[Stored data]
____
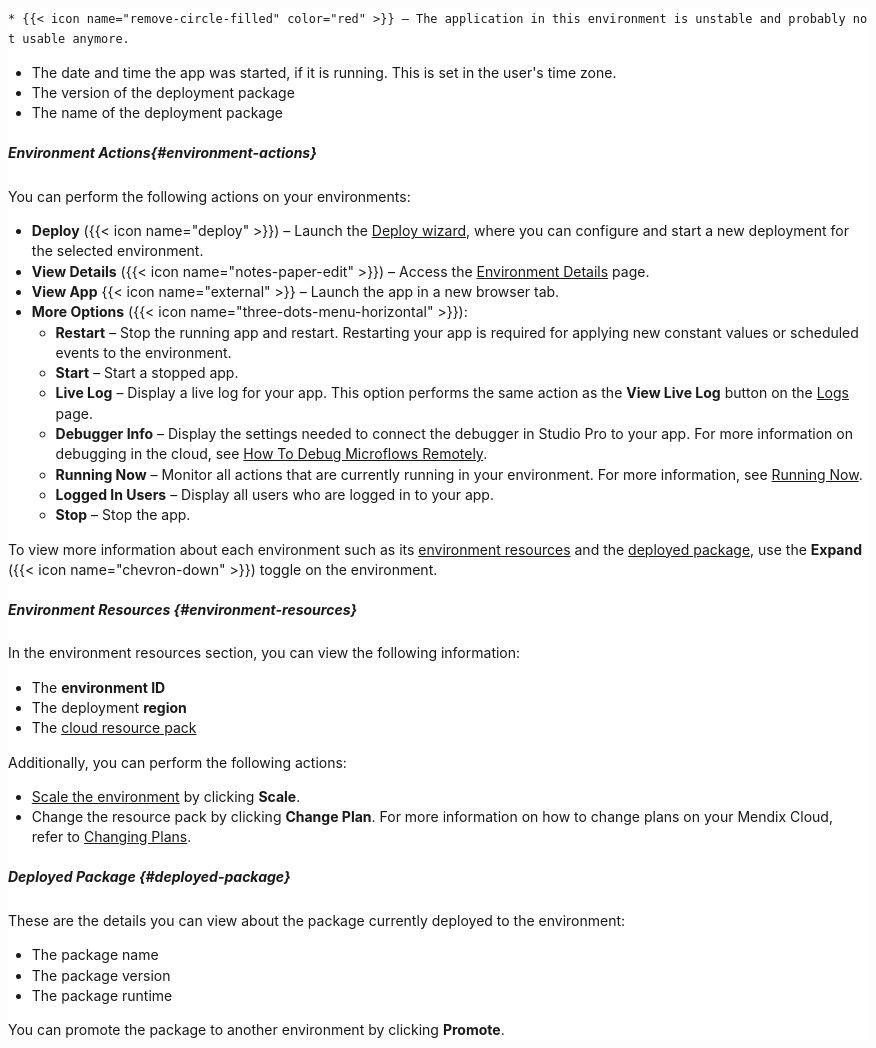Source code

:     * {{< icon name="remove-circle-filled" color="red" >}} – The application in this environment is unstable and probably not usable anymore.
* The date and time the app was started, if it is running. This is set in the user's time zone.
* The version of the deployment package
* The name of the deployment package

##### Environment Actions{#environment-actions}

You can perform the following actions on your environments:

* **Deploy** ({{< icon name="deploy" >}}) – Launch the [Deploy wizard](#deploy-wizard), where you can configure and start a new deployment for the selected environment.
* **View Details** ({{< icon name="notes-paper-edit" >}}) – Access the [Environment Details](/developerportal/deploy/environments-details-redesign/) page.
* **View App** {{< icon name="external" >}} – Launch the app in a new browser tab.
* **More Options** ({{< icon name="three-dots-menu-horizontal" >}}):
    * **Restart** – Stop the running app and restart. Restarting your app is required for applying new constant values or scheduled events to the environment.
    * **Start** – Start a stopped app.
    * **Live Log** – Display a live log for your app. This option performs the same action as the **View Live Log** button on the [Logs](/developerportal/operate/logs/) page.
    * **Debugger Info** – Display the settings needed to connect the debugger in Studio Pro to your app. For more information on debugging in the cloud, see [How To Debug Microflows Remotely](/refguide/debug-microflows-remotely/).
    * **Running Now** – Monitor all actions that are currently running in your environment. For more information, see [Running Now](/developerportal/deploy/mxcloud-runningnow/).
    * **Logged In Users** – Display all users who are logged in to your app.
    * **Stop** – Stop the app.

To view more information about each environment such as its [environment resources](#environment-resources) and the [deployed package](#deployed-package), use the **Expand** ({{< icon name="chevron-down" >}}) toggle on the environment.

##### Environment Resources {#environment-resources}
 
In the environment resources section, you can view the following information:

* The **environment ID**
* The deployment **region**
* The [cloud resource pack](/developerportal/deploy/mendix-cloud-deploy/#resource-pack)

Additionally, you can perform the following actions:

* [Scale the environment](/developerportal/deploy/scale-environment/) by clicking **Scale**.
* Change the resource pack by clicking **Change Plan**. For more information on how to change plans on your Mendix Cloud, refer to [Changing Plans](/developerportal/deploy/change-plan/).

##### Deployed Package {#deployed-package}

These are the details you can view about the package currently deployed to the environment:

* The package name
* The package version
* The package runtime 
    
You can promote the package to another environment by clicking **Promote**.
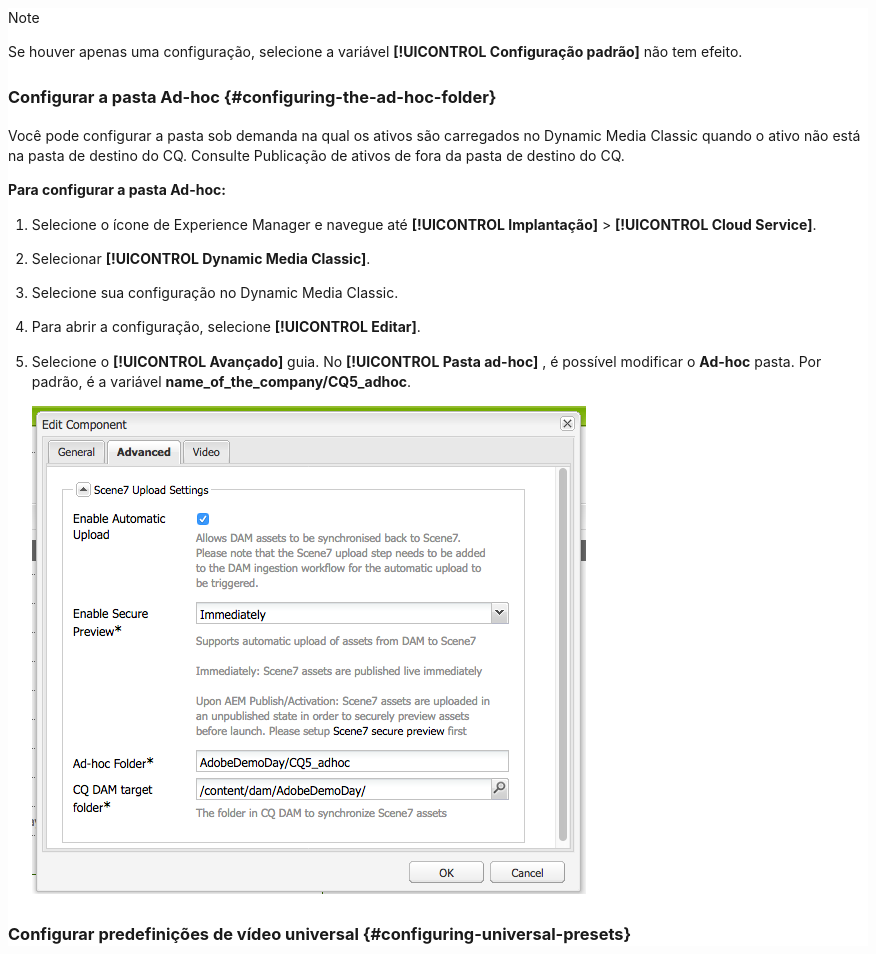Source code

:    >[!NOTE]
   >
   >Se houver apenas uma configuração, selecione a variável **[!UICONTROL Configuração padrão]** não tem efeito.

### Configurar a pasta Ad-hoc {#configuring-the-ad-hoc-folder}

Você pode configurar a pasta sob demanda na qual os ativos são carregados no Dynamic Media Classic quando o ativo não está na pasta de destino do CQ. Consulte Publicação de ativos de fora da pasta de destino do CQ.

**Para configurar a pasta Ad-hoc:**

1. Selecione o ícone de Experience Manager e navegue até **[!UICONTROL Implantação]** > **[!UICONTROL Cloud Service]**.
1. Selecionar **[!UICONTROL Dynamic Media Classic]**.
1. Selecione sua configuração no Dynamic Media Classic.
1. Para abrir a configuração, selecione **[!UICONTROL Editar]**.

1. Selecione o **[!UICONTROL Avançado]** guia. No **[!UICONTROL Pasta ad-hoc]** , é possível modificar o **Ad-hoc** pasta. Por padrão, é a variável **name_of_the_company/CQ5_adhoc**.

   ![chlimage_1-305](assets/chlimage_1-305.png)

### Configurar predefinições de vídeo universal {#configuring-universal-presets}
____
Without the pictures, print the records in full, exactly as they appear.

* **Answer box**
Source code

:     * {{< icon name="remove-circle-filled" color="red" >}} – The application in this environment is unstable and probably not usable anymore.
* The date and time the app was started, if it is running. This is set in the user's time zone.
* The version of the deployment package
* The name of the deployment package

##### Environment Actions{#environment-actions}

You can perform the following actions on your environments:

* **Deploy** ({{< icon name="deploy" >}}) – Launch the [Deploy wizard](#deploy-wizard), where you can configure and start a new deployment for the selected environment.
* **View Details** ({{< icon name="notes-paper-edit" >}}) – Access the [Environment Details](/developerportal/deploy/environments-details-redesign/) page.
* **View App** {{< icon name="external" >}} – Launch the app in a new browser tab.
* **More Options** ({{< icon name="three-dots-menu-horizontal" >}}):
    * **Restart** – Stop the running app and restart. Restarting your app is required for applying new constant values or scheduled events to the environment.
    * **Start** – Start a stopped app.
    * **Live Log** – Display a live log for your app. This option performs the same action as the **View Live Log** button on the [Logs](/developerportal/operate/logs/) page.
    * **Debugger Info** – Display the settings needed to connect the debugger in Studio Pro to your app. For more information on debugging in the cloud, see [How To Debug Microflows Remotely](/refguide/debug-microflows-remotely/).
    * **Running Now** – Monitor all actions that are currently running in your environment. For more information, see [Running Now](/developerportal/deploy/mxcloud-runningnow/).
    * **Logged In Users** – Display all users who are logged in to your app.
    * **Stop** – Stop the app.

To view more information about each environment such as its [environment resources](#environment-resources) and the [deployed package](#deployed-package), use the **Expand** ({{< icon name="chevron-down" >}}) toggle on the environment.

##### Environment Resources {#environment-resources}
 
In the environment resources section, you can view the following information:

* The **environment ID**
* The deployment **region**
* The [cloud resource pack](/developerportal/deploy/mendix-cloud-deploy/#resource-pack)

Additionally, you can perform the following actions:

* [Scale the environment](/developerportal/deploy/scale-environment/) by clicking **Scale**.
* Change the resource pack by clicking **Change Plan**. For more information on how to change plans on your Mendix Cloud, refer to [Changing Plans](/developerportal/deploy/change-plan/).

##### Deployed Package {#deployed-package}

These are the details you can view about the package currently deployed to the environment:

* The package name
* The package version
* The package runtime 
    
You can promote the package to another environment by clicking **Promote**.
Source code

:    >[!NOTE]
   >
   >Se houver apenas uma configuração, selecione a variável **[!UICONTROL Configuração padrão]** não tem efeito.

### Configurar a pasta Ad-hoc {#configuring-the-ad-hoc-folder}

Você pode configurar a pasta sob demanda na qual os ativos são carregados no Dynamic Media Classic quando o ativo não está na pasta de destino do CQ. Consulte Publicação de ativos de fora da pasta de destino do CQ.

**Para configurar a pasta Ad-hoc:**

1. Selecione o ícone de Experience Manager e navegue até **[!UICONTROL Implantação]** > **[!UICONTROL Cloud Service]**.
1. Selecionar **[!UICONTROL Dynamic Media Classic]**.
1. Selecione sua configuração no Dynamic Media Classic.
1. Para abrir a configuração, selecione **[!UICONTROL Editar]**.

1. Selecione o **[!UICONTROL Avançado]** guia. No **[!UICONTROL Pasta ad-hoc]** , é possível modificar o **Ad-hoc** pasta. Por padrão, é a variável **name_of_the_company/CQ5_adhoc**.

   ![chlimage_1-305](assets/chlimage_1-305.png)

### Configurar predefinições de vídeo universal {#configuring-universal-presets}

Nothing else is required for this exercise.